I would yes. You only want to change one thing at a time so you know exactly what the cause and effect of your changes are.

Sent from my ADR6400L using Tapatalk 2


----------



## dman66 (Feb 20, 2011)

Install a 2 1/2" or 3" intake snorkle and jet up one to two sizes on mains.Thousands of post on this site that cover this.I think it's reported that the 2" snorks kill the upper WOT range starving for air.I had 2" intake - riped it and installed a 3" intake.I could never tune the bike correctly with the 2" intake.


----------



## Winnipeg-Roy (Mar 3, 2012)

dman66 said:


> Install a 2 1/2" or 3" intake snorkle and jet up one to two sizes on mains.Thousands of post on this site that cover this.I think it's reported that the 2" snorks kill the upper WOT range starving for air.I had 2" intake - riped it and installed a 3" intake.I could never tune the bike correctly with the 2" intake.

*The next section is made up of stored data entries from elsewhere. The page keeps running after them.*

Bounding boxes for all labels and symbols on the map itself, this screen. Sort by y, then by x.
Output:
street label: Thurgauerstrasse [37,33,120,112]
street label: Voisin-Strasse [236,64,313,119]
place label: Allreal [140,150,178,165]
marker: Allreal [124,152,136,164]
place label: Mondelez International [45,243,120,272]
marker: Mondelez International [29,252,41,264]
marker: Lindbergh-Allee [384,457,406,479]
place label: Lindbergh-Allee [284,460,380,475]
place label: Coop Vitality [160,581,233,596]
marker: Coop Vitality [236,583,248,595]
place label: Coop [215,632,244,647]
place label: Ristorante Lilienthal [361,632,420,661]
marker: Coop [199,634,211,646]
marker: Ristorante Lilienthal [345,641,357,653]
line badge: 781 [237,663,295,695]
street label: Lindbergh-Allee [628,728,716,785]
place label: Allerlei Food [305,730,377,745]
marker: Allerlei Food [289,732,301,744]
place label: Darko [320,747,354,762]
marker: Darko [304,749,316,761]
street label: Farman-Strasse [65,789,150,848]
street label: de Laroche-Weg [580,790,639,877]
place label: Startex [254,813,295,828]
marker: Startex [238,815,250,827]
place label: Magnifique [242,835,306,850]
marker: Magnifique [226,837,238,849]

I have givin this some thought and may try it out


----------



## rolaj4me (Dec 29, 2011)

i run a similar setup with 140f and 142 rear 40 mains, stock needles with shims 2.25 turns open on air fuel screws runs to beat heck..


----------



## Nate_1503 (Jan 17, 2012)

after talking to some performance engine builders it all depends on your motor on the 2" 2.5" OR 3" SNORKS... for my p650 a 2" does amazing... no problems jetted down 2 sizes to a 132 in front and a 138 in rear and its pretty much right on... got to do some fine tuning but got to pull my tank and clean it out found a little water in there but seems pretty dead on w/ that set up


----------



## yama450yfz (Apr 17, 2012)

Nate_1503 said:


> after talking to some performance engine builders it all depends on your motor on the 2" 2.5" OR 3" SNORKS... for my p650 a 2" does amazing... no problems jetted down 2 sizes to a 132 in front and a 138 in rear and its pretty much right on... got to do some fine tuning but got to pull my tank and clean it out found a little water in there but seems pretty dead on w/ that set up


May be dead on but any time you jet down you are losing power.. unless you were rich to begin with.


----------



## NMFP (Mar 12, 2012)

rolaj4me said:


> i run a similar setup with 140f and 142 rear 40 mains, stock needles with shims 2.25 turns open on air fuel screws runs to beat heck..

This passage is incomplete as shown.